_Recorded data_

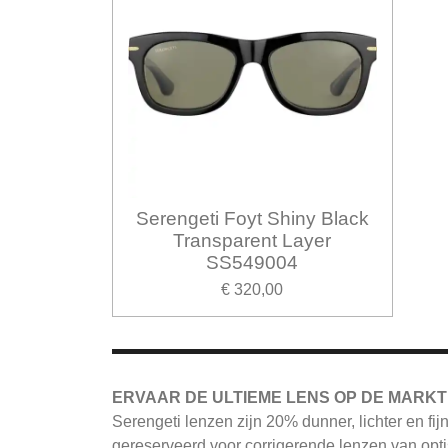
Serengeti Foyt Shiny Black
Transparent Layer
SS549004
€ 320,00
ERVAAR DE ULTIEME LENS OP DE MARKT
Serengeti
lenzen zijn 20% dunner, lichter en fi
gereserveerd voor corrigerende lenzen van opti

---

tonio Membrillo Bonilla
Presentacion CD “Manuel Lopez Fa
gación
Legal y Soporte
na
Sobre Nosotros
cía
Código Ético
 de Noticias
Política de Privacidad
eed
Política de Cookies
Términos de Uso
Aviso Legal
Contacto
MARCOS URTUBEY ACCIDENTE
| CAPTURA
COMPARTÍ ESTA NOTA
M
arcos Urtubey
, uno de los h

==

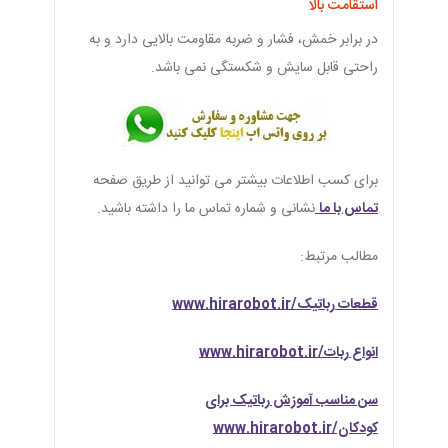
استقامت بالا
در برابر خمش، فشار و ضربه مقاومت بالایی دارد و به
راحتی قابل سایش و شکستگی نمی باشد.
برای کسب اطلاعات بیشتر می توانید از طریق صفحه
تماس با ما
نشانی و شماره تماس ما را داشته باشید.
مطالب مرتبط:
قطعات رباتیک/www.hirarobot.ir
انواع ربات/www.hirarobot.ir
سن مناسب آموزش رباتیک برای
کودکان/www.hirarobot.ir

_Directions_
Would you print, exactly as written, every line above from the one holding "MARCOS URTUBEY ACCIDENTE" through the one holding "uno de los h", with both included and no other lines?

_Answer to this exercise_
MARCOS URTUBEY ACCIDENTE
| CAPTURA
COMPARTÍ ESTA NOTA
M
arcos Urtubey
, uno de los h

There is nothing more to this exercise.